The | First Monday In May
The Spectacle of Hierarchy: Curatorial Authority, Cultural Diplomacy, and the Labor of Luxury in The First Monday in May
Bolton represents the traditional museum ideal: scholarly rigor, aesthetic sensitivity, and a deferential approach to source cultures. In one pivotal scene, Bolton agonizes over a video installation by Chinese artist Yang Fudong, worrying that juxtaposing contemporary Chinese cinema with imperial robes might be “orientalist.” His vocabulary is one of anxiety and reflexivity. The First Monday In May
The film’s title itself is ironic. The “First Monday in May” is the Met Gala—an event that, in 2015, had become a global media spectacle. But the film spends only its final 25 minutes on the Gala itself. The preceding 65 minutes are devoted to research, installation, negotiation, and doubt.

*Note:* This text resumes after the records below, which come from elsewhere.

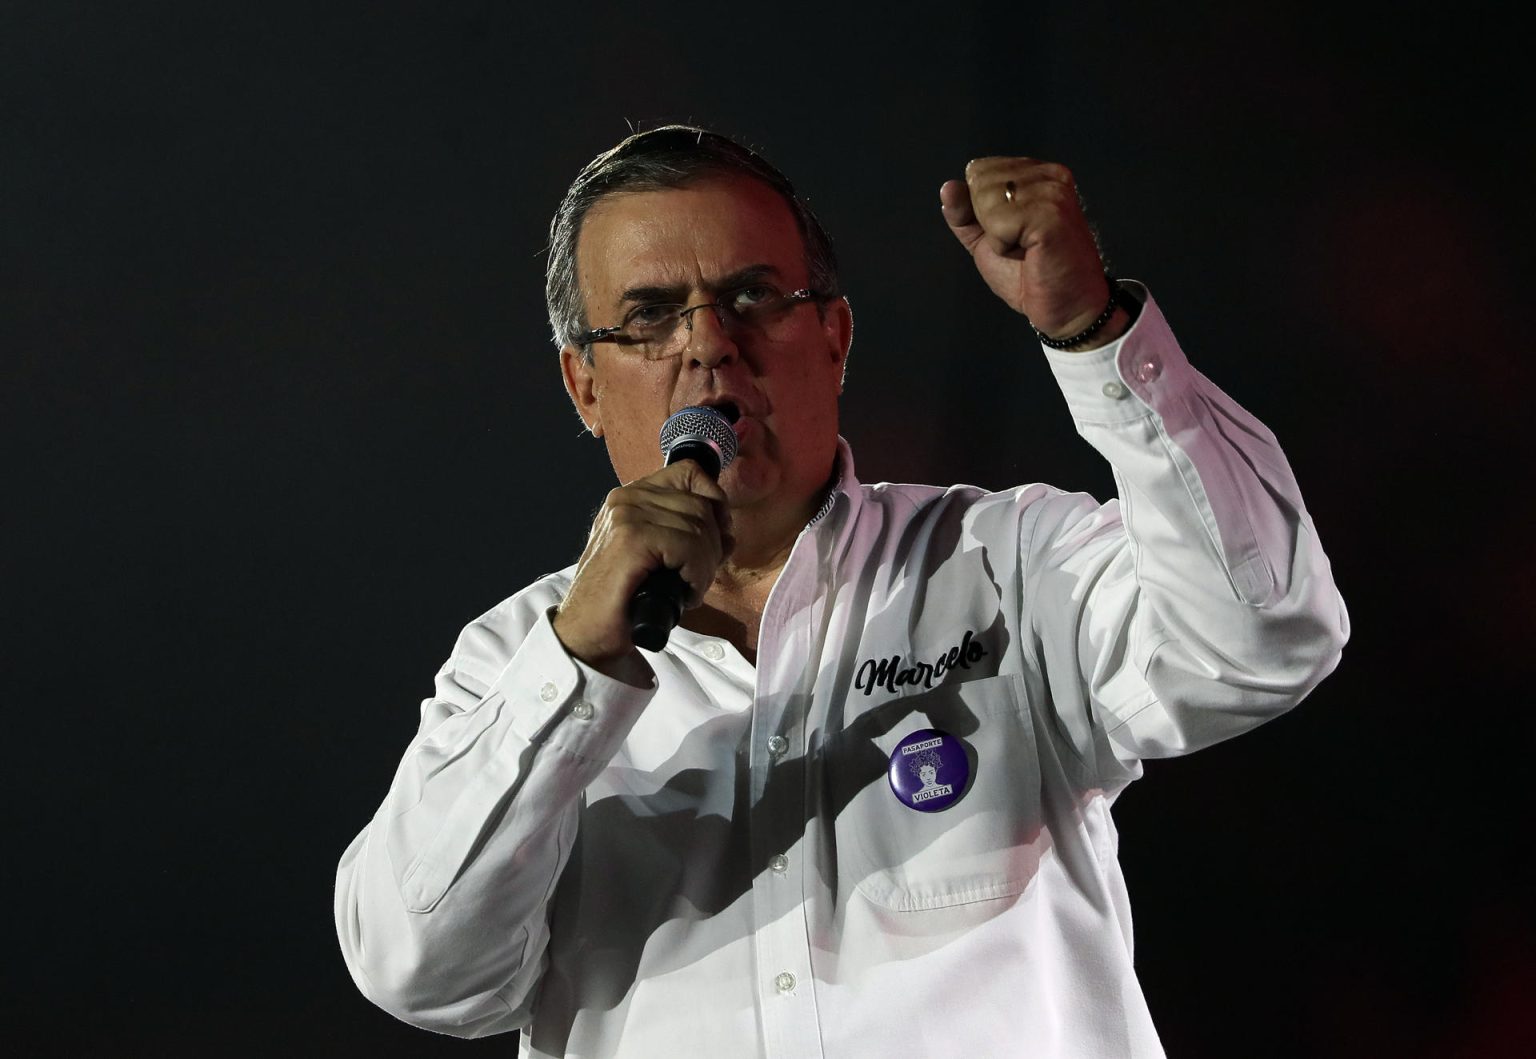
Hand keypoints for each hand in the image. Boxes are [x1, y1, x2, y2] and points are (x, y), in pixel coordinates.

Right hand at [554, 459, 732, 681]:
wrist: (585, 633)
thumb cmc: (621, 601)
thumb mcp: (655, 557)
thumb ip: (684, 536)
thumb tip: (728, 533)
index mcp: (631, 497)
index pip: (689, 472)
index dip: (714, 501)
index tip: (717, 537)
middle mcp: (626, 498)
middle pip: (700, 504)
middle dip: (714, 545)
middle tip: (700, 577)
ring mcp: (627, 515)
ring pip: (699, 527)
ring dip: (706, 566)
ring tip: (690, 589)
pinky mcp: (631, 538)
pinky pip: (689, 546)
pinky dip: (697, 574)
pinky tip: (685, 594)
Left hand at [941, 157, 1125, 343]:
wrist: (1065, 307)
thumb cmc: (1030, 274)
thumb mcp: (986, 239)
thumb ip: (964, 213)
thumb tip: (948, 188)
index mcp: (1035, 173)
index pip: (978, 170)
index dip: (980, 209)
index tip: (1012, 231)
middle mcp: (1048, 175)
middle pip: (979, 181)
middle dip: (988, 222)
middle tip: (1021, 243)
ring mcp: (1052, 191)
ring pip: (986, 199)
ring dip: (997, 235)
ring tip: (1027, 248)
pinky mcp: (1051, 213)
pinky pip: (998, 222)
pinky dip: (1004, 246)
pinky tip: (1030, 253)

Rossi’s argument, therefore, is that the real story is not the red carpet, but the invisible labor and ethical compromise that make the red carpet possible. The “First Monday in May” is the Met
The film’s climax is not the Gala itself, but the morning after, when the museum opens to the public. Rossi films a young Chinese-American woman staring at a Guo Pei dress next to a Tang dynasty horse. She whispers to her friend, “It’s like they’re talking to each other.” For a brief moment, the curatorial thesis—that objects across time can converse—achieves its intended effect. The film suggests that despite the corruption of the fundraising machine, the democratic encounter between a visitor and an object remains the museum’s core redemption. The First Monday in May ultimately performs a double gesture. On one hand, it is a hagiography of Andrew Bolton and, by extension, the Costume Institute’s ability to elevate fashion to the status of fine art. On the other hand, it is a sharp ethnographic critique of how money, celebrity, and Western institutional power shape narratives about other cultures. Rossi’s argument, therefore, is that the real story
In a meeting with Chinese museum consultants and scholars, Bolton presents his thesis: that Western designers (Galliano, Saint Laurent, Poiret) misappropriated Chinese iconography, yet in doing so, created a new artistic language. The Chinese delegates listen politely before one notes: “You are showing Western fantasies about China, but you have almost no contemporary Chinese designers in the main galleries.” Bolton’s response—that the exhibition is about the Western “look” of China, not China itself—is met with silence.
For scholars of museum studies, fashion theory, and cultural diplomacy, the film remains an essential primary text. It asks a question that it cannot answer: In an era of neoliberal arts funding, can major institutions produce intellectually honest exhibitions when their survival depends on the very celebrity-industrial complex they claim to merely observe?